Step 5 - Find the degree of freedom (df) using Eq-2.

NOTE : Here, df is calculated as a whole for the data, not for each individual sample set. This is because the two samples A and B are twin like. (similar)

So, df = ∑(n_S – 1) = N-1

编程需要懂一点英语

Step 6 - Use the values of df and α (take α = 0.05 if not given) in the two-tails t-table (Click here) to 
      find the table value of t. 
Step 7 - Compare values of t found in Step-4 and Step-6.

结果解释

与独立样本 t 检验相同。

示例问题（逐步）

考虑以下示例。数学和 SST 科目的分数（满分 25 分）取自 10 名学生的样本。我们必须对此数据执行配对样本 t 检验。

Student no.	Math	SST	Step 1 (D)	Step 2 (∑D²)
1	4	15	-11	121
2	4	16	-12	144
3	7	14	-7	49
4	16	14	2	4
5	20	22	-2	4
6	11	22	-11	121
7	13	23	-10	100
8	9	18	-9	81
9	11	18	-7	49
10	15	19	-4	16
Sum –			(∑D) = -71	∑D² = 689

Step 1 and Step 2 - as shown in table above.
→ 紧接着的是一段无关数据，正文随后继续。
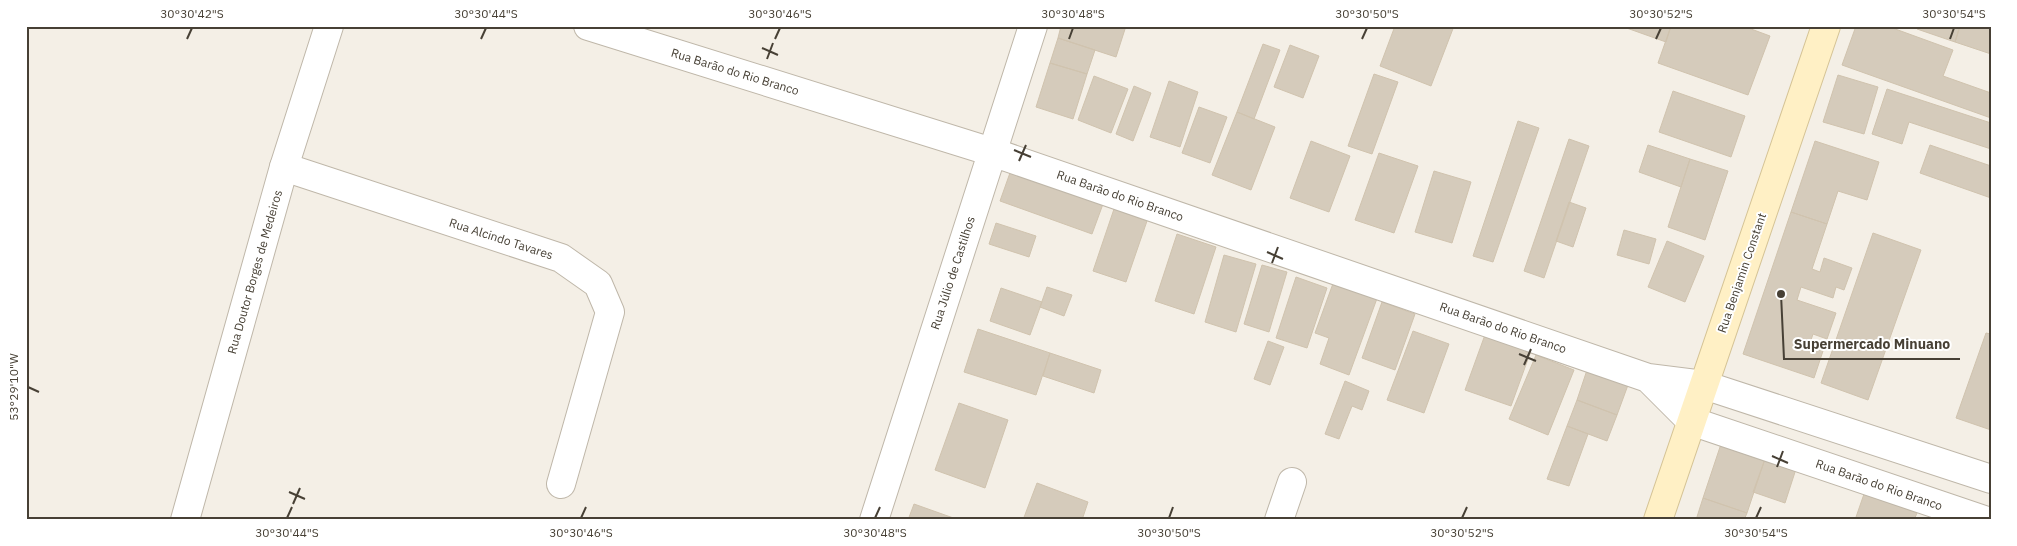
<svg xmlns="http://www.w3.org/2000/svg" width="2017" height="546" font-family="'IBM Plex Sans',sans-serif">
<rect width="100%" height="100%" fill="#f4efe6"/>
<path fill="#d5cbbb" stroke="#d0c3ae" d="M1061,26H1126L1116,57L1058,38Z
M1395,26H1454L1431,86L1380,66Z
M1621,26H1671L1666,42Z
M1671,26H1743L1770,36L1748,95L1658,63Z
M1856,26H1887L1953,50L1943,76L1991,93V118L1842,65Z
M1918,26H1960L1955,42L1917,29Z
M1960,26H1991V54L1955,42Z
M1058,38L1095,50L1087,74L1050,63Z
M1263,44L1280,50L1254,119L1237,112Z
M1290,45L1319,56L1303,98L1274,87Z
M1050,63L1087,74L1073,119L1036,107Z
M1374,74L1398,82L1372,154L1348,146Z
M1838,75L1878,87L1864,134L1823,122Z
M1094,76L1128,89L1111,133L1078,120Z
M1169,81L1198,92L1180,147L1150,137Z
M1134,86L1151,93L1133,141L1116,134Z
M1887,89L1991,123V149L1909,122L1902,144L1872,134Z
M1673,91L1745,116L1731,157L1659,132Z
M1199,107L1227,117L1210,163L1182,153Z
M1237,112L1275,127L1251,190L1212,175Z
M1518,121L1539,128L1493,262L1473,256Z
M1569,139L1589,146L1544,278L1524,271Z
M1311,141L1350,156L1329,212L1290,198Z
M1815,141L1879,162L1867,200L1838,191L1827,224L1791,212Z
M1648,145L1690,159L1681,187L1639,172Z
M1930,145L1991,166V198L1920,173Z
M1379,153L1418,166L1394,233L1355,220Z
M1690,159L1728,171L1705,240L1668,227Z
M1011,170L1103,204L1092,234L1000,201Z
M1434,171L1471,182L1452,243L1415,232Z
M1569,202L1586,208L1573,247L1556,241Z
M1114,209L1147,221L1126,282L1093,271Z
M1791,212L1827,224L1812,269L1820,272L1824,258L1852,268L1844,290L1836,287L1833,298L1801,287L1797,300L1836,313L1827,339L1813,334L1809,346L1823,351L1814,378L1743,354Z
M996,223L1036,236L1029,257L989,244Z
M1624,230L1656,239L1649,264L1617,255Z
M1873,233L1921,250L1868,400L1821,383Z
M1177,234L1216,247L1194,314L1155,301Z
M1667,241L1704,256L1685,302L1648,287Z
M1224,255L1256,264L1236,332L1205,322Z
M1262,265L1287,272L1269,332L1244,324Z
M1296,277L1327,288L1307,348L1276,338Z
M1335,278L1379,293L1349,375L1320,364L1329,338L1315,333Z
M1047,287L1072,295L1064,316L1040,307Z
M1001,288L1042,302L1030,335L990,321Z
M1382,302L1415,314L1395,370L1362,358Z
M978,329L1050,353L1036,395L964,372Z
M1413,331L1449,344L1424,413L1387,400Z
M1486,332L1532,348L1511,406L1465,390Z
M1986,333L1991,334V430L1956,418Z
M1268,341L1284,347L1270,385L1254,379Z
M1050,353L1101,370L1094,393L1043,376Z
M1536,355L1574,370L1548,435L1509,419Z
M1587,370L1628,385L1617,415L1577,400Z
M1345,381L1369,391L1362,410L1352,406L1339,439L1325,434Z
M1577,400L1617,415L1607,441L1567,426Z
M959,403L1008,420L985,488L935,470Z
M1567,426L1588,434L1569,486L1547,479Z
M1721,444L1765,459L1747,513L1703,498Z
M1765,459L1796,469L1785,503L1753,492Z
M1037,483L1088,502L1082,520H1023Z
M1864,494L1917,513L1914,520H1855Z
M1703,498L1747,513L1744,520H1696Z
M914,504L959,520H908Z"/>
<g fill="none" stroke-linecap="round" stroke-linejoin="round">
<g stroke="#bfb7a9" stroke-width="30">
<path id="minor" d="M588,26L992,152L1648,378L1704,385L1991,479
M284,167L561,258L598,284L610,312L561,484
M1648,378L1691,421L1984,520
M874,520L1033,26
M1279,520L1292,482"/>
</g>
<g stroke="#bfb7a9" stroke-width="30">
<path id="tertiary" d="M185,520L284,167L329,26"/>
</g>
<g stroke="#d5c395" stroke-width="30">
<path id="secondary" d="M1658,520L1826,26"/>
</g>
<use href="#minor" stroke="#fff" stroke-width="28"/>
<use href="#tertiary" stroke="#fff" stroke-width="28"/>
<use href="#secondary" stroke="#fff0c5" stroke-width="28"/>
</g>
<path fill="none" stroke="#474035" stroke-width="2" d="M187,39L192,28M481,39L486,28M775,39L780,28M1069,39L1073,28M1362,39L1367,28M1656,39L1661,28M1950,39L1954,28M762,48L778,55M767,59L773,43M1014,150L1031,157M1019,161L1026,145M1267,252L1283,259M1272,263L1278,247M1519,354L1536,361M1524,365L1531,349M28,387L39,392M1772,456L1788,463M1777,467L1783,451M289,492L305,499M293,504L300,488M287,518L292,507M581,518L586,507M875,518L880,507M1169,518L1173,507M1462,518L1467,507M1756,518L1761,507"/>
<g text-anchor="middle" stroke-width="4" stroke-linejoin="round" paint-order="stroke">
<g font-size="12" fill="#474035" stroke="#fff">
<text transform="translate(735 72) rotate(17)" y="4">Rua Barão do Rio Branco</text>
<text transform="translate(1120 196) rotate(19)" y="4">Rua Barão do Rio Branco</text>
<text transform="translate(501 239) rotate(18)" y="4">Rua Alcindo Tavares</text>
<text transform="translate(255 272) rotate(-74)" y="4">Rua Doutor Borges de Medeiros</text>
<text transform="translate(953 273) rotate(-72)" y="4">Rua Júlio de Castilhos</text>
<text transform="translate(1742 273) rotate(-71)" y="4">Rua Benjamin Constant</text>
<text transform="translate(1503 328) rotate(19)" y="4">Rua Barão do Rio Branco</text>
<text transform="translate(1879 485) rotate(19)" y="4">Rua Barão do Rio Branco</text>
</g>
</g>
<path fill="none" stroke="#474035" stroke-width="2" d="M1781 294L1784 359H1960"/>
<circle fill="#474035" stroke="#fff" stroke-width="2" cx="1781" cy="294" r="5"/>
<g font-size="14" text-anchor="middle" font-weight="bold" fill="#474035" stroke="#fff" stroke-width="4" stroke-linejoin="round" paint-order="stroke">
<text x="1872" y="349">Supermercado Minuano</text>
</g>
<rect width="2017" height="546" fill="none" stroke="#ffffff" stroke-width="55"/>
<rect x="28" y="28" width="1962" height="490" fill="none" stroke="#474035" stroke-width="2"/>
<g font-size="12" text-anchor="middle" fill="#474035">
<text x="192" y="18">30°30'42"S</text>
<text x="486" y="18">30°30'44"S</text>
<text x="780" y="18">30°30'46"S</text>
<text x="1073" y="18">30°30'48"S</text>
<text x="1367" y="18">30°30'50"S</text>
<text x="1661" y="18">30°30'52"S</text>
<text x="1954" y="18">30°30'54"S</text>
<text transform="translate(14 387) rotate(-90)" y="4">53°29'10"W</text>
<text x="287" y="537">30°30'44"S</text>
<text x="581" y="537">30°30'46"S</text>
<text x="875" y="537">30°30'48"S</text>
<text x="1169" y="537">30°30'50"S</text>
<text x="1462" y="537">30°30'52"S</text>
<text x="1756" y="537">30°30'54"S</text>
</g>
</svg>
Step 3 - (∑D)2 = (71)2 = 5041

Step 4 - Putting values in Eq-4, we get
     tcal = -4.96

Step 5 - df = n -1 = 10 - 1 = 9

Step 6 - Using df = 9 and α = 0.05 in table. We get,
     ttable = 2.26

Step 7 - -4.96 < 2.26 (tcal < ttable by 7.22)
=> no significant difference found between two groups.

3.一个样本t检验

一个样本 t 检验是广泛使用的 t 检验之一，用于将数据的样本均值与特定给定值进行比较。用于将样本均值与真实/总体均值进行比较。

我们可以在以下情况下使用它：

样本量很小。（30 岁以下）数据是随机收集的。数据近似正态分布。

使用的公式：

$t=\frac{\bar{x}-\mu}{\frac{\sigma}{\sqrt{n}}}$

where,
t = t-value
x_bar = sample mean
μ = true/population mean
σ = standard deviation
n = sample size

涉及的步骤

Step 1 - Define the null (h0) and alternative (h1) hypothesis.
Step 2 - Calculate sample mean. (if not given) 
     [population mean, standard deviation, n is given]
Step 3 - Put the values found in Step 1 into Eq-5 and calculate t-value. (tcal)
Step 4 - Calculate degree of freedom (df). (same as done in paired sample t-test)
Step 5 - Take α = 0.05 if not given. Use the value of df and α and find ttable from one tailed t-table. (Click here)
Step 6 - Compare values of t found in Step-3 and Step-5.

结果解释

与独立样本 t 检验相同。

示例问题（逐步）

考虑以下示例。在将 25 名肥胖者纳入营养营之前，他们测量了他们的体重。在开始营地之前，发现人口平均体重为 45 公斤。训练营结束后，同样的 25 人，样本均值为 75，标准差为 25。健身训练营有效吗？

Step 1 - h0 -> μ = 45 (sample mean is true mean)
      h1 -> μ ≠ 45 (sample mean is not true mean)

Step 2 - Given,
      x_bar = 75
      μ = 45
      σ = 25
      n = 25

Step 3 - Putting the values from Step 2 in Eq-5. we get,
     tcal = 6

Step 4 - df = n - 1 = 24

Step 5 - Using df = 24 and α = 0.05 in table. We get,
     ttable = 1.711

Step 6 - 6 > 1.711 (tcal > ttable)
=> significant difference found between two groups.
=> the nutrition camp significantly impacted the weights and it was a success.

上述讨论的 t 检验类型被专家广泛用于医院研究领域，以获取有关提供给他们的有关各种药物和药物对人群影响的医学数据的重要信息，并帮助他们得出有关相同的。但是，个人有责任确保哪个 t 检验会带来最佳结果，并且该 t 检验的所有假设都得到遵守。如有任何疑问/疑问，请在下方评论。